Las dos semanas previas ya son un caos. Decenas de mails diarios, incontables llamadas de teléfono y el güasap ardiendo las 24 horas del día. Después, cuando arranca el festival, el vértigo te arrastra y sólo sabes en que día vives gracias al programa que llevas permanentemente en el bolsillo. ‘Si estoy comiendo con Justo Navarro es que hoy es viernes’, llegas a pensar.
Entonces llega el final. O casi. Porque en Granada Noir hacemos una extensión que nos lleva por diversos pueblos de la provincia. Y así, entre proyecciones y charlas, vuelan las tardes. Termina siendo un mes en que vives fuera de tu ser normal, si es que tal cosa existe. Semanas en las que tu propia casa es el trasunto de un hotel, con el sofá reprochándote tu falta de atención, mimo y cariño.
Días y días en los que apenas saco tiempo para leer dos o tres páginas de una novela antes de caer rendido, cerrándoseme los ojos, sin remisión. Ojos que, sin embargo, se abren a las 4 de la mañana y se niegan a plegarse de nuevo, con el cerebro mandando órdenes perentorias y mensajes de obligado cumplimiento entre espasmos y movimientos reflejos. Un mes sin tocar un tebeo, sin pisar un cine. Semanas en las que tardo hasta tres días en terminar de ver una película, entre cabezada y cabezada.
El paraíso es, hoy por hoy, una ensalada verde, queso fresco y un yogur natural. Agua abundante y una cama recién hecha. Horas por delante, el teléfono en modo avión y ni un sólo ‘tengo que’. Una agenda vacía y una mesa llena de libros, discos y películas. De periódicos y revistas, para volver a tomarle el pulso a la (otra) realidad. A la de ahí fuera.
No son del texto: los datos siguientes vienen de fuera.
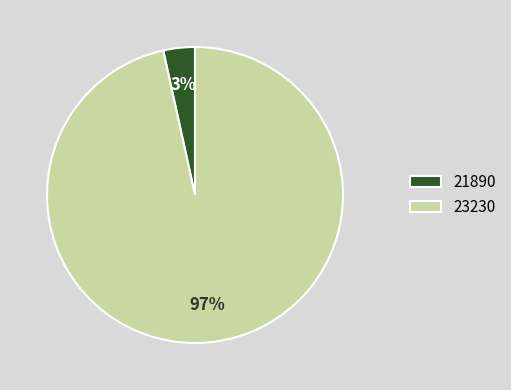

Which category has the smallest portion of the pie?

21890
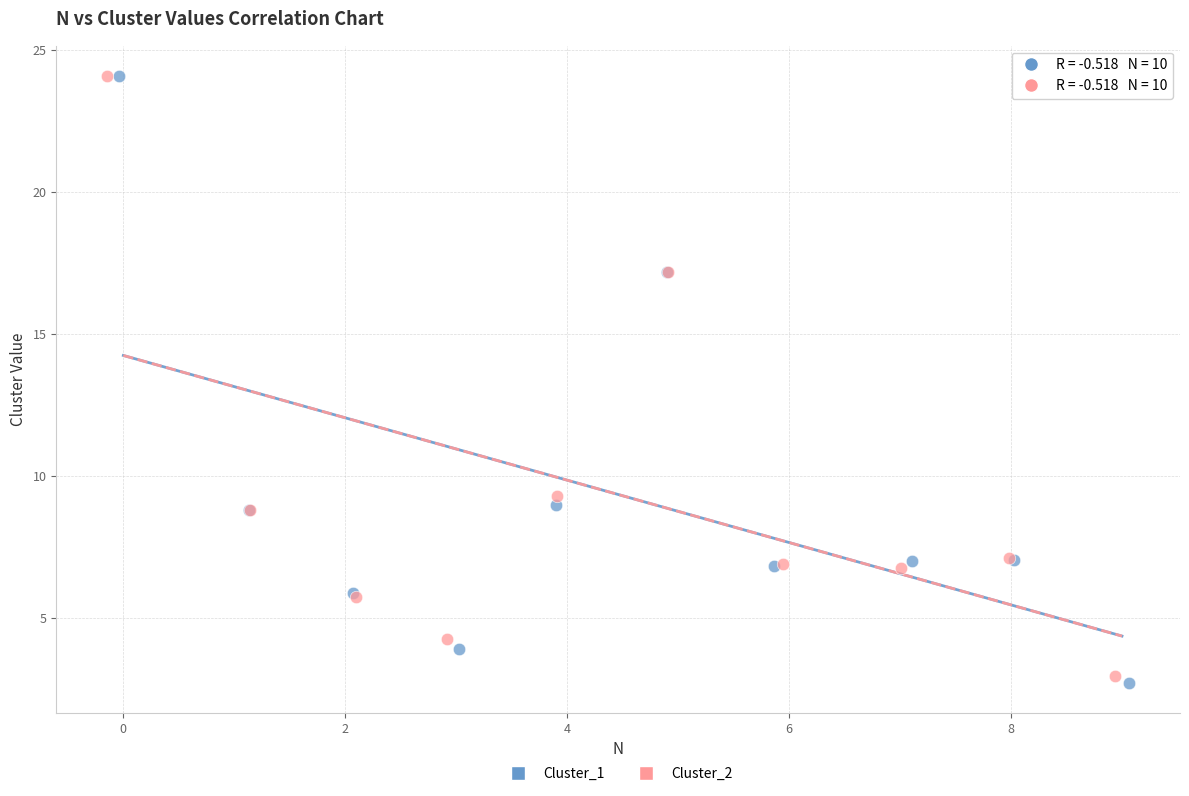

Which series has the largest Y range (max minus min)?

Cluster_1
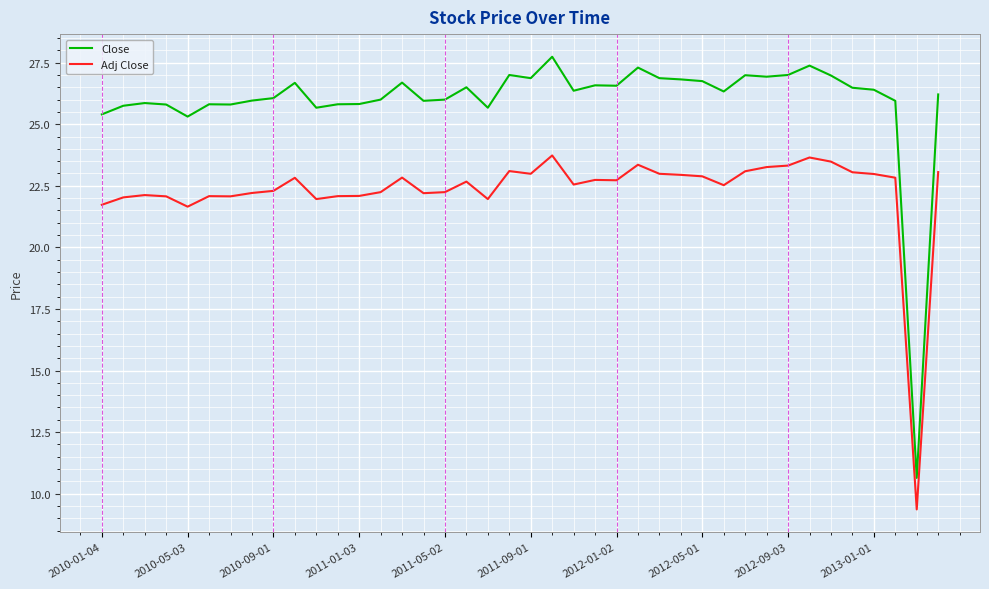

Rank the series by their maximum value, from lowest to highest.

Adj Close, Close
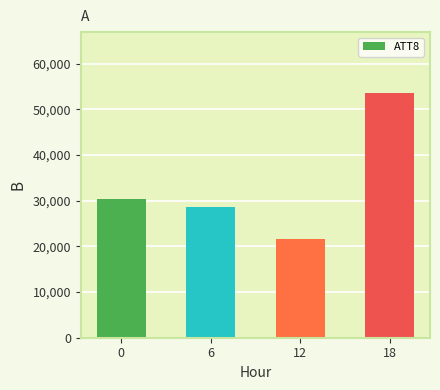

Count the number of categories in the chart.

4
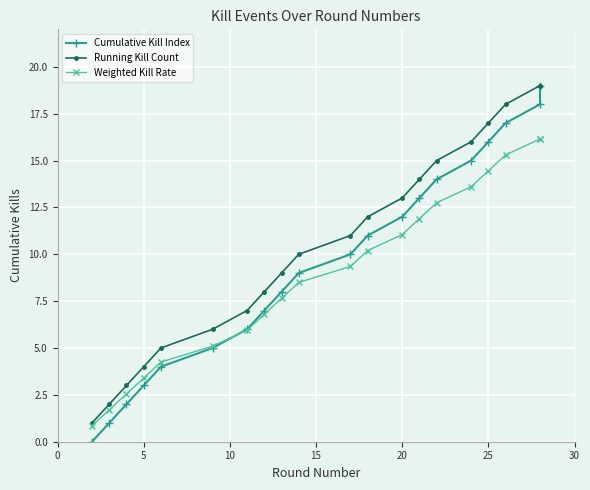

Which series has the largest range (max minus min)?

Cumulative Kill Index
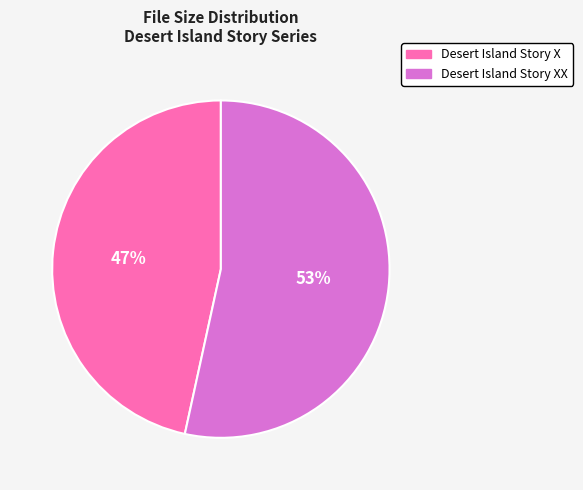

What is the ratio of the value at Desert Island Story X to the value at Desert Island Story XX?

0.9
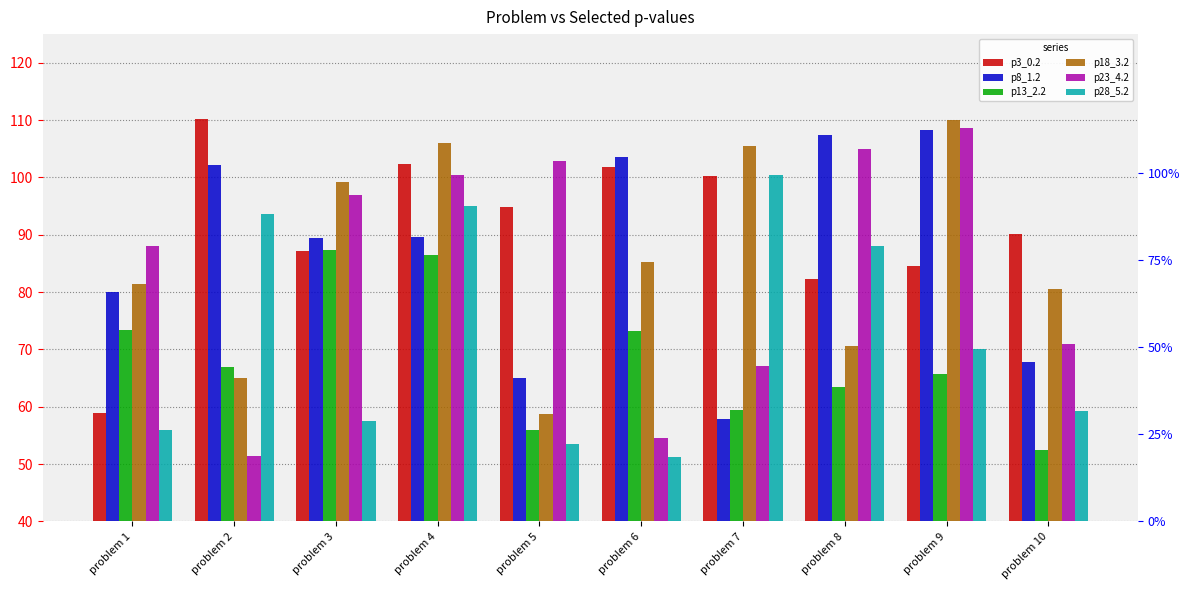

What is the minimum value shown in the chart?

51.3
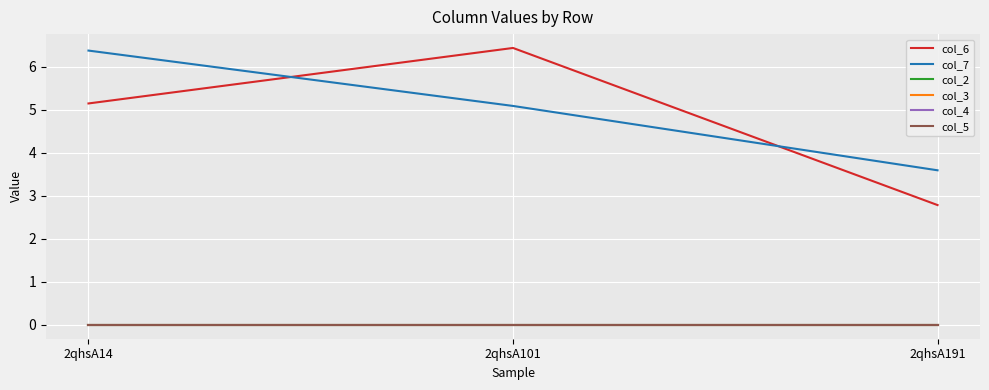

Which category has the highest value across all series?

2qhsA101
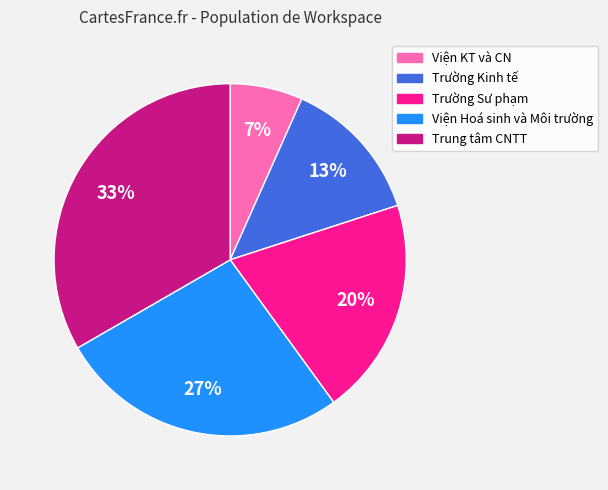

To the nearest percent, what percentage of the pie is Trung tâm CNTT?

33%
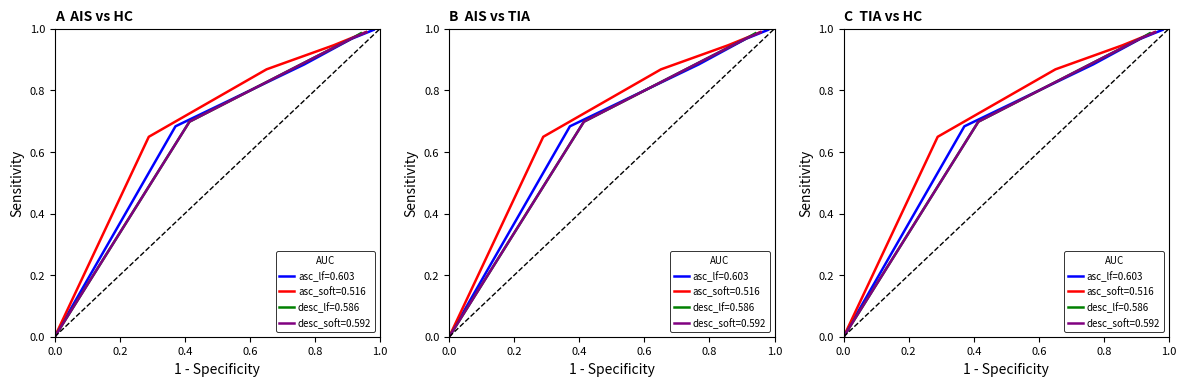

Is the value of desc_lf at 6 greater than the value of desc_soft at 8?

No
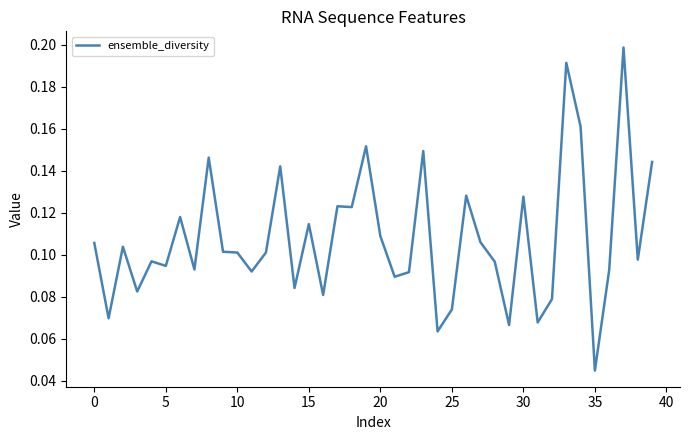

Does the chart have visible grid lines?

No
Tiempo. Tiempo para pasear, charlar y perder, en el mejor sentido de la expresión. Tiempo para llenar de forma espontánea, sin planes preconcebidos, compromisos ni obligaciones. Porque una vez resueltas las necesidades básicas de la vida, ser rico es más cuestión de atesorar y disfrutar del tiempo que de ninguna otra cuestión material.